When the Bush Administration failed to find the weapons of mass destruction that Saddam Hussein was thought to have, opponents used the intelligence failure to discredit the war in Iraq and call George W. Bush a liar. Will there be any even remotely similar accounting after the Obama Administration’s intelligence failure in Syria, where Bashar Assad has used chemical weapons we were told he didn’t have?
On Tuesday at least 85 civilians, including children, were killed by a gas attack in the rebel-held town of Khan Sheikhoun. The World Health Organization says the attack likely involved banned nerve agents, with other medical experts pointing to sarin as the culprit.

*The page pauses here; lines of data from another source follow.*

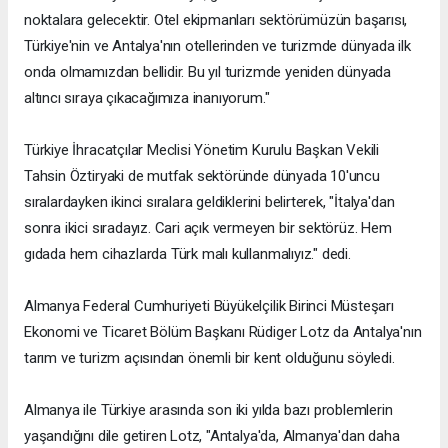
noktalara gelecektir. Otel ekipmanları sektörümüzün başarısı,
Türkiye'nin ve Antalya'nın otellerinden ve turizmde dünyada ilk
onda olmamızdan bellidir. Bu yıl turizmde yeniden dünyada
altıncı sıraya çıkacağımıza inanıyorum."
Türkiye İhracatçılar Meclisi Yönetim Kurulu Başkan Vekili
Tahsin Öztiryaki de mutfak sektöründe dünyada 10'uncu
sıralardayken ikinci sıralara geldiklerini belirterek, "İtalya'dan
sonra ikici sıradayız. Cari açık vermeyen bir sektörüz. Hem
gıdada hem cihazlarda Türk malı kullanmalıyız." dedi.
Almanya Federal Cumhuriyeti Büyükelçilik Birinci Müsteşarı
Ekonomi ve Ticaret Bölüm Başkanı Rüdiger Lotz da Antalya'nın
tarım ve turizm açısından önemli bir kent olduğunu söyledi.
Almanya ile Türkiye arasında son iki yılda bazı problemlerin
yaşandığını dile getiren Lotz, "Antalya'da, Almanya'dan daha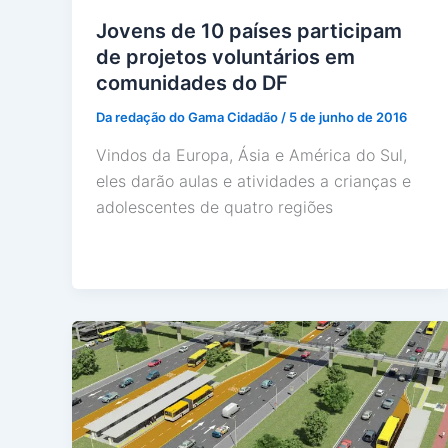
Jovens de 10 países participam
de projetos voluntários em
comunidades do DF
Da redação do Gama Cidadão
/
5 de junho de 2016
Vindos da Europa, Ásia e América do Sul,
eles darão aulas e atividades a crianças e
adolescentes de quatro regiões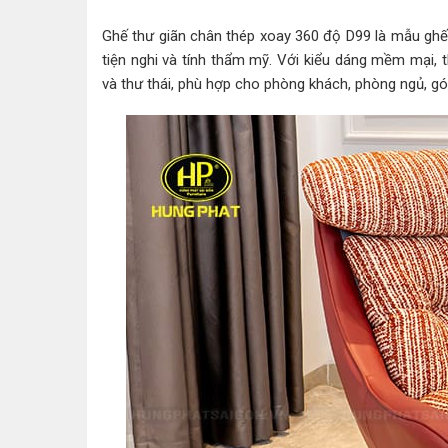
Ghế thư giãn chân thép xoay 360 độ D99 là mẫu ghế
tiện nghi và tính thẩm mỹ. Với kiểu dáng mềm mại, 
và thư thái, phù hợp cho phòng khách, phòng ngủ, gó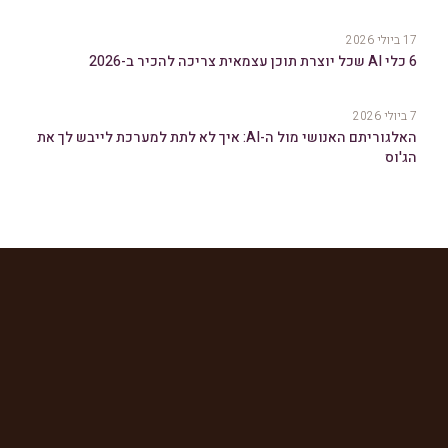
17 ביולי 2026
6 כלי AI שכל יוצרת תוכן עצמאית צריכה להכיר ב-2026
7 ביולי 2026
האלגוריתם האנושי מול ה-AI: איך לא לתת למערכת לייבש לך את
הג'וס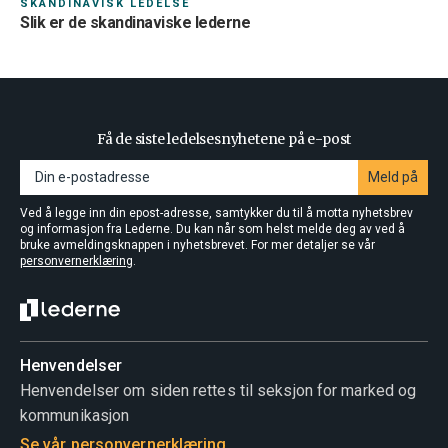
SKANDINAVISK LEDELSE
Arbeidsgiver
Slik er de skandinaviske lederne
Få de siste ledelsesnyhetene på e-post
Meld på
Ved å legge inn din epost-adresse, samtykker du til å motta nyhetsbrev
og informasjon fra Lederne. Du kan når som helst melde deg av ved å
bruke avmeldingsknappen i nyhetsbrevet. For mer detaljer se vår
personvernerklæring
.
Ansvarsområde
Henvendelser
Skjule ditt medlemskap for arbeidsgiver og øvrige
Henvendelser om siden rettes til seksjon for marked og
medlemmer?
kommunikasjon
Se vår personvernerklæring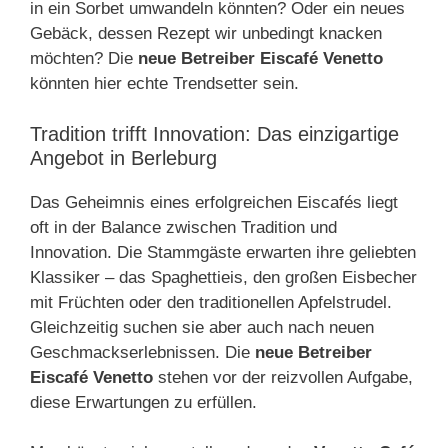
in ein Sorbet umwandeln könnten? Oder ein neues
Gebäck, dessen Rezept wir unbedingt knacken
möchten? Die
neue Betreiber Eiscafé Venetto
könnten hier echte Trendsetter sein.
Tradition trifft Innovation: Das einzigartige
Angebot in Berleburg
Das Geheimnis eines erfolgreichen Eiscafés liegt
oft in der Balance zwischen Tradition und
Innovation. Die Stammgäste erwarten ihre geliebten
Klassiker – das Spaghettieis, den großen Eisbecher
mit Früchten oder den traditionellen Apfelstrudel.
Gleichzeitig suchen sie aber auch nach neuen
Geschmackserlebnissen. Die
neue Betreiber
Eiscafé Venetto
stehen vor der reizvollen Aufgabe,
diese Erwartungen zu erfüllen.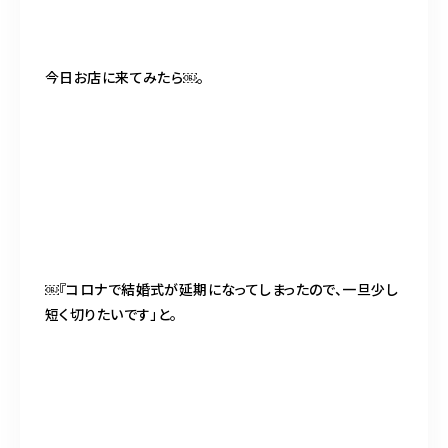
今日お店に来てみたら￼。
￼『コロナで結婚式が延期になってしまったので、一旦少し
短く切りたいです」と。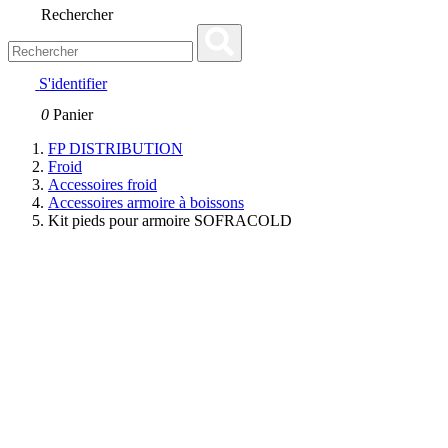
Rechercher
S'identifier
0
Panier
FP DISTRIBUTION
Froid
Accessoires froid
Accessoires armoire à boissons
Kit pieds pour armoire SOFRACOLD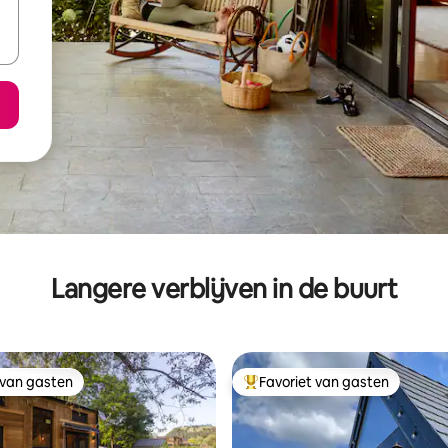
Langere verblijven in de buurt
 van gasten
Favoriet van gasten
 van gasten
Topfavoriet van gasten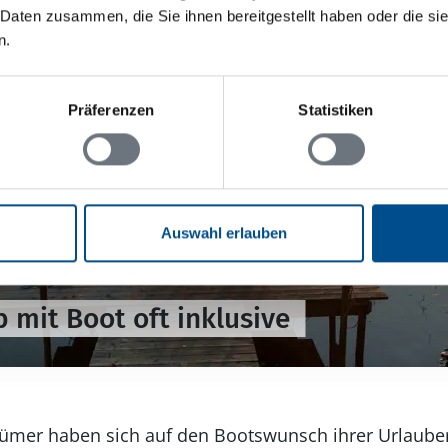
 Daten zusammen, die Sie ihnen bereitgestellt haben oder die s
n.
Präferenzen
Statistiken
Auswahl erlauben
mit Boot oft inklusive
ümer haben sich auf den Bootswunsch ihrer Urlauber 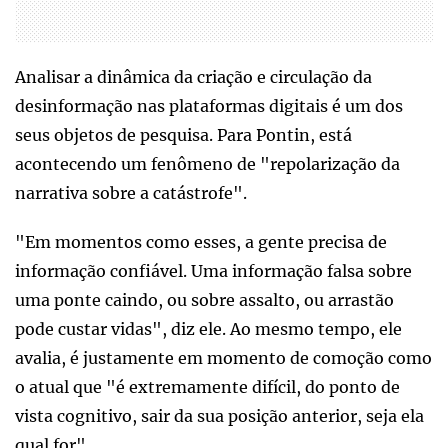
Analisar a dinâmica da criação e circulação da
desinformação nas plataformas digitais é um dos
seus objetos de pesquisa. Para Pontin, está
acontecendo um fenômeno de "repolarização da
narrativa sobre a catástrofe".
"Em momentos como esses, a gente precisa de
informação confiável. Uma informação falsa sobre
uma ponte caindo, ou sobre assalto, ou arrastão
pode custar vidas", diz ele. Ao mesmo tempo, ele
avalia, é justamente em momento de comoção como
o atual que "é extremamente difícil, do ponto de
vista cognitivo, sair da sua posição anterior, seja ela
qual for".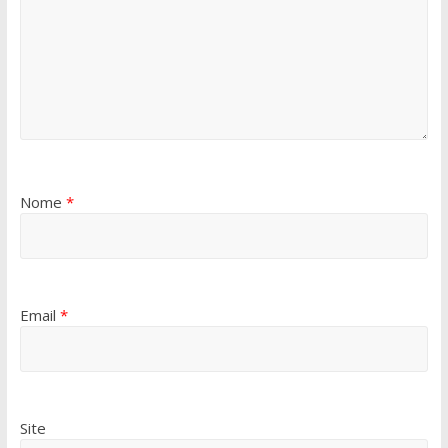
Nome
*
Email
*
Site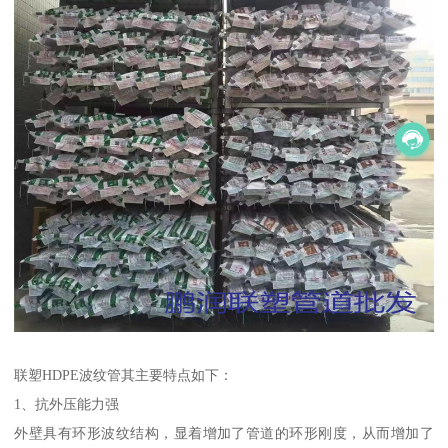
联塑HDPE波纹管其主要特点如下：
1、抗外压能力强
外壁具有环形波纹结构，显着增加了管道的环形刚度，从而增加了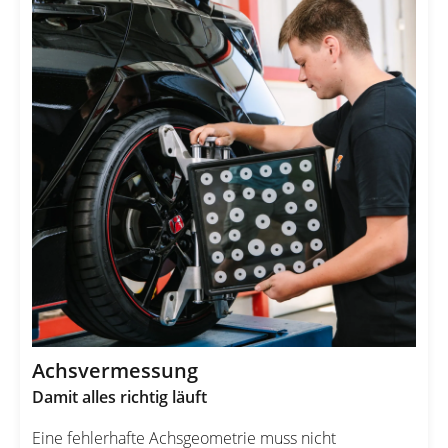
Achsvermessung
Damit alles richtig läuft
Eine fehlerhafte Achsgeometrie muss nicht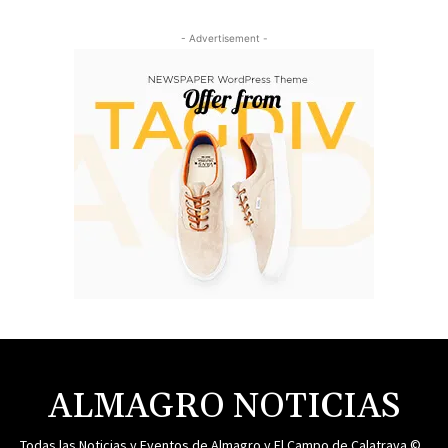
- Advertisement -
ALMAGRO NOTICIAS
Todas las Noticias y Eventos de Almagro y El Campo de Calatrava ©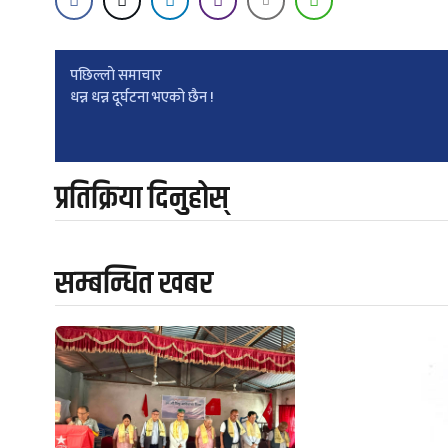
Post
पछिल्लाे समाचार
धन्न धन्न दूर्घटना भएको छैन !
navigation
प्रतिक्रिया दिनुहोस्
सम्बन्धित खबर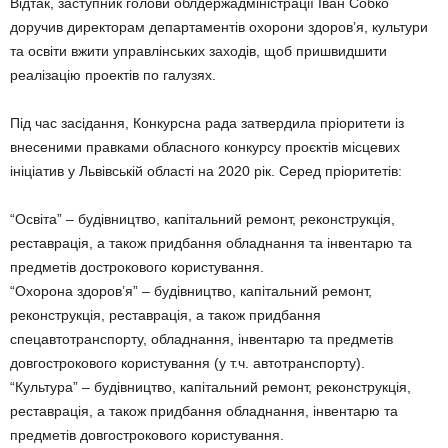
Відтак, заступник голови облдержадміністрації Іван Собко
доручив директорам департаментів охорони здоров’я, культури
та освіти вжити управлінських заходів, щоб пришвидшити
реалізацію проектів по галузях.
Під час засідання, Конкурсна рада затвердила пріоритети із
внесеними правками обласного конкурсу проєктів місцевих
ініціатив у Львівській області на 2020 рік. Серед пріоритетів:
“Освіта” – будівництво, капітальний ремонт, реконструкція,
реставрація, а також придбання обладнання та інвентарю та
предметів дострокового користування.
“Охорона здоров’я” – будівництво, капітальний ремонт,
реконструкція, реставрація, а також придбання
спецавтотранспорту, обладнання, інвентарю та предметів
довгострокового користування (у т.ч. автотранспорту).
“Культура” – будівництво, капітальний ремонт, реконструкція,
реставрація, а також придбання обладнання, інвентарю та
предметів довгострокового користування.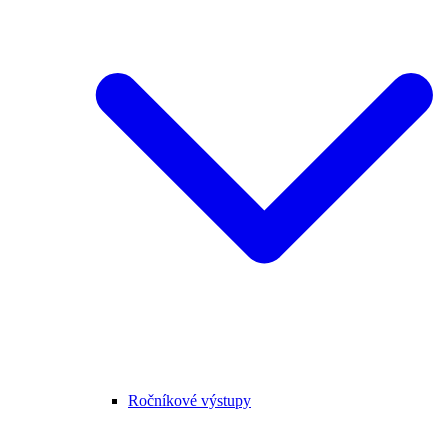
Ročníkové výstupy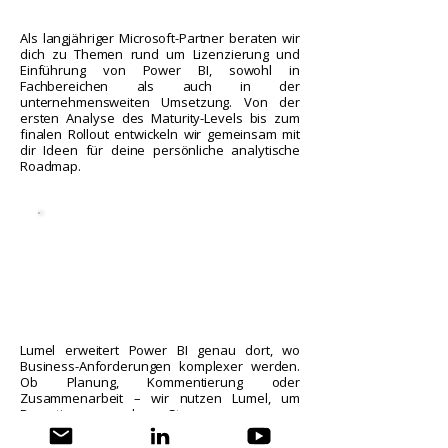
Als langjähriger Microsoft-Partner beraten wir
dich zu Themen rund um Lizenzierung und
Einführung von Power BI, sowohl in
Fachbereichen als auch in der
unternehmensweiten Umsetzung. Von der
ersten Analyse des Maturity-Levels bis zum
finalen Rollout entwickeln wir gemeinsam mit
dir Ideen für deine persönliche analytische
Roadmap.
Lumel erweitert Power BI genau dort, wo
Business-Anforderungen komplexer werden.
Ob Planung, Kommentierung oder
Zusammenarbeit – wir nutzen Lumel, um
Reporting und Steuerung enger
zusammenzubringen. So entstehen Lösungen,
die Handlungen ermöglichen. Das Ergebnis: Ein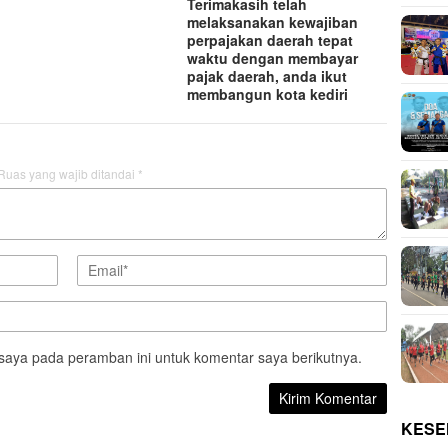
Terimakasih telah
melaksanakan kewajiban
perpajakan daerah tepat
waktu dengan membayar
pajak daerah, anda ikut
membangun kota kediri
Ruas yang wajib ditandai
*
saya pada peramban ini untuk komentar saya berikutnya.
KESE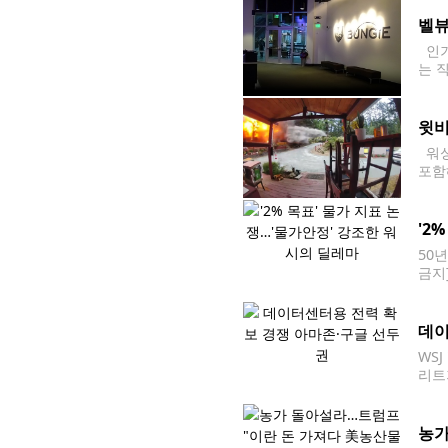
소비
벨뷰
인기 
는 
직원
윗비
워싱
포함해
후 
'2
50년
금지
판단
데이
WS
리트
거의
제약
농가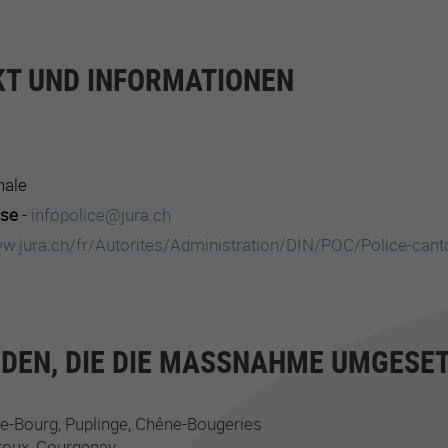
T UND INFORMATIONEN
nale
sse
-
infopolice@jura.ch
w.jura.ch/fr/Autorites/Administration/DIN/POC/Police-cant
DEN, DIE DIE MASSNAHME UMGESET
e-Bourg
Puplinge
Chêne-Bougeries
roux
Courgenay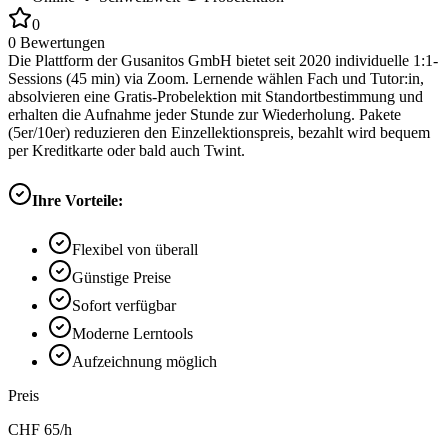
0
0
Bewertungen
Die Plattform der Gusanitos GmbH bietet seit 2020 individuelle 1:1-
Sessions (45 min) via Zoom. Lernende wählen Fach und Tutor:in,
absolvieren eine Gratis-Probelektion mit Standortbestimmung und
erhalten die Aufnahme jeder Stunde zur Wiederholung. Pakete
(5er/10er) reduzieren den Einzellektionspreis, bezahlt wird bequem
per Kreditkarte oder bald auch Twint.
Ihre Vorteile:
Flexibel von überall
Günstige Preise
Sofort verfügbar
Moderne Lerntools
Aufzeichnung möglich
Preis
CHF
65
/h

Why is this an intelligence failure? Because the Obama Administration assured the world that it had forced Mr. Assad to give up all chemical weapons. In an interview with National Public Radio on January 16, Susan Rice, then the White House national security adviser, was unequivocal:
“I think the President [Obama] stated the U.S. view, which is the use of chemical weapons is not something we’re prepared to allow to persist, and we didn’t. We managed to accomplish that goal far more thoroughly than we could have by some limited strikes against chemical targets by getting the entirety of the declared stockpile removed.” The residents of Khan Sheikhoun beg to differ.
Ms. Rice’s assurances were part of the Obama Administration’s foreign-policy victory lap as it ended its time in office. But did she or others know at the time that Mr. Assad still had stockpiles of sarin gas? Were there dissenting intelligence reports raising doubts about the Assad-Russian pledges that the regime had turned everything over to United Nations monitors?